### Prompt:
Retype the records below line for line, keeping every character unchanged.

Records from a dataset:

+ + + + +

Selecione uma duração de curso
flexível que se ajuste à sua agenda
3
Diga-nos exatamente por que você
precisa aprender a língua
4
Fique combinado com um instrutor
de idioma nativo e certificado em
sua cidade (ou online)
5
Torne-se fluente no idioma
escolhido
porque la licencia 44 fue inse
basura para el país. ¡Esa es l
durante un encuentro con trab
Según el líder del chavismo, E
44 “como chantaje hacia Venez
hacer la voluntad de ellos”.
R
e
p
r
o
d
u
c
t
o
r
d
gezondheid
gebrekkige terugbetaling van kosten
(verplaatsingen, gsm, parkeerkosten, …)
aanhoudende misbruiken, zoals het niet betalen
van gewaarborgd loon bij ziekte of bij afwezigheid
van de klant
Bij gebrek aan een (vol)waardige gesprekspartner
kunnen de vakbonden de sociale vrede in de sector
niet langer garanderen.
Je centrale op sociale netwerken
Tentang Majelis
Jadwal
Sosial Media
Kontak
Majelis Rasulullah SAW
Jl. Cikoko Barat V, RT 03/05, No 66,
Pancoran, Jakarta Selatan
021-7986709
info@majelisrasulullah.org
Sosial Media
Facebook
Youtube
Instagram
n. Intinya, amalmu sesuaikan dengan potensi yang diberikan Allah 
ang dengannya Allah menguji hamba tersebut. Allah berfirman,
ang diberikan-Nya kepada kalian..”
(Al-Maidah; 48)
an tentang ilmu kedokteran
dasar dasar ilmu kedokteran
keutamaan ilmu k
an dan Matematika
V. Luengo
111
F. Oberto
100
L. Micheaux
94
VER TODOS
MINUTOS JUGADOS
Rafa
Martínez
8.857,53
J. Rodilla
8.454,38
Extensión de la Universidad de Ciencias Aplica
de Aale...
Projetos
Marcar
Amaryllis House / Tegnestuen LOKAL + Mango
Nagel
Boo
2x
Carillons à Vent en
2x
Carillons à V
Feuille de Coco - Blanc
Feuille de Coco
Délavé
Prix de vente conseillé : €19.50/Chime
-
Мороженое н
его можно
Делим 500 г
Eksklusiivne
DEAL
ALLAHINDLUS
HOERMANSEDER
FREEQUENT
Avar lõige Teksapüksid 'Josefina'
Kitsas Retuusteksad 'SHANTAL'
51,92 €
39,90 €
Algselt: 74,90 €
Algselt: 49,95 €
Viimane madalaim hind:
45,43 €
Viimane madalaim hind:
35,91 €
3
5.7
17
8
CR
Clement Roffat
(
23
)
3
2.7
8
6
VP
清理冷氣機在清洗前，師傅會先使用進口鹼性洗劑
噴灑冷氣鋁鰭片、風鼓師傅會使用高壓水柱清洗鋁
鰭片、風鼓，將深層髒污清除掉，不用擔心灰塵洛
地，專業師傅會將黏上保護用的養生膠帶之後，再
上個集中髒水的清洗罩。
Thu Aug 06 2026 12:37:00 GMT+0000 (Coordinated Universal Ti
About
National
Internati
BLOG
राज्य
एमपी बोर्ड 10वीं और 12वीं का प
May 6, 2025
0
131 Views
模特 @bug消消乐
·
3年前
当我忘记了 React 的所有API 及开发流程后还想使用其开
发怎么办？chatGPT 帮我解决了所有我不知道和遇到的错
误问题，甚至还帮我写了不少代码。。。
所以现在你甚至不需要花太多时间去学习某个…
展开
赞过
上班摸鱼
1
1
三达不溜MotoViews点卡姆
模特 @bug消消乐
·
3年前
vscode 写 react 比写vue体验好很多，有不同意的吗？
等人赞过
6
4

+ + + + +

### Expected output:
Selecione uma duração de curso
flexível que se ajuste à sua agenda
3
Diga-nos exatamente por que você
precisa aprender a língua
4
Fique combinado com um instrutor
de idioma nativo e certificado em
sua cidade (ou online)
5
Torne-se fluente no idioma
escolhido
porque la licencia 44 fue inse
basura para el país. ¡Esa es l
durante un encuentro con trab
Según el líder del chavismo, E
44 “como chantaje hacia Venez
hacer la voluntad de ellos”.
R
e
p
r
o
d
u
c
t
o
r
d
gezondheid
gebrekkige terugbetaling van kosten
(verplaatsingen, gsm, parkeerkosten, …)
aanhoudende misbruiken, zoals het niet betalen
van gewaarborgd loon bij ziekte of bij afwezigheid
van de klant
Bij gebrek aan een (vol)waardige gesprekspartner
kunnen de vakbonden de sociale vrede in de sector
niet langer garanderen.
Je centrale op sociale netwerken
Tentang Majelis
Jadwal
Sosial Media
Kontak
Majelis Rasulullah SAW
Jl. Cikoko Barat V, RT 03/05, No 66,
Pancoran, Jakarta Selatan
021-7986709
info@majelisrasulullah.org
Sosial Media
Facebook
Youtube
Instagram
n. Intinya, amalmu sesuaikan dengan potensi yang diberikan Allah 
ang dengannya Allah menguji hamba tersebut. Allah berfirman,
ang diberikan-Nya kepada kalian..”
(Al-Maidah; 48)
an tentang ilmu kedokteran
dasar dasar ilmu kedokteran
keutamaan ilmu k
an dan Matematika
V. Luengo
111
F. Oberto
100
L. Micheaux
94
VER TODOS
MINUTOS JUGADOS
Rafa
Martínez
8.857,53
J. Rodilla
8.454,38
Extensión de la Universidad de Ciencias Aplica
de Aale...
Projetos
Marcar
Amaryllis House / Tegnestuen LOKAL + Mango
Nagel
Boo
2x
Carillons à Vent en
2x
Carillons à V
Feuille de Coco - Blanc
Feuille de Coco
Délavé
Prix de vente conseillé : €19.50/Chime
-
Мороженое н
его можно
Делим 500 г
Eksklusiivne
DEAL
ALLAHINDLUS
HOERMANSEDER
FREEQUENT
Avar lõige Teksapüksid 'Josefina'
Kitsas Retuusteksad 'SHANTAL'
51,92 €
39,90 €
Algselt: 74,90 €
Algselt: 49,95 €
Viimane madalaim hind:
45,43 €
Viimane madalaim hind:
35,91 €
3
5.7
17
8
CR
Clement Roffat
(
23
)
3
2.7
8
6
VP
清理冷氣機在清洗前，師傅會先使用進口鹼性洗劑
噴灑冷氣鋁鰭片、風鼓師傅會使用高壓水柱清洗鋁
鰭片、風鼓，將深層髒污清除掉，不用擔心灰塵洛
地，專業師傅會將黏上保護用的養生膠帶之後，再
上個集中髒水的清洗罩。
Thu Aug 06 2026 12:37:00 GMT+0000 (Coordinated Universal Ti
About
National
Internati
BLOG
राज्य
एमपी बोर्ड 10वीं और 12वीं का प
May 6, 2025
0
131 Views
模特 @bug消消乐
·
3年前
当我忘记了 React 的所有API 及开发流程后还想使用其开
发怎么办？chatGPT 帮我解决了所有我不知道和遇到的错
误问题，甚至还帮我写了不少代码。。。
所以现在你甚至不需要花太多时间去学习某个…
展开
赞过
上班摸鱼
1
1
三达不溜MotoViews点卡姆
模特 @bug消消乐
·
3年前
vscode 写 react 比写vue体验好很多，有不同意的吗？
等人赞过
6
4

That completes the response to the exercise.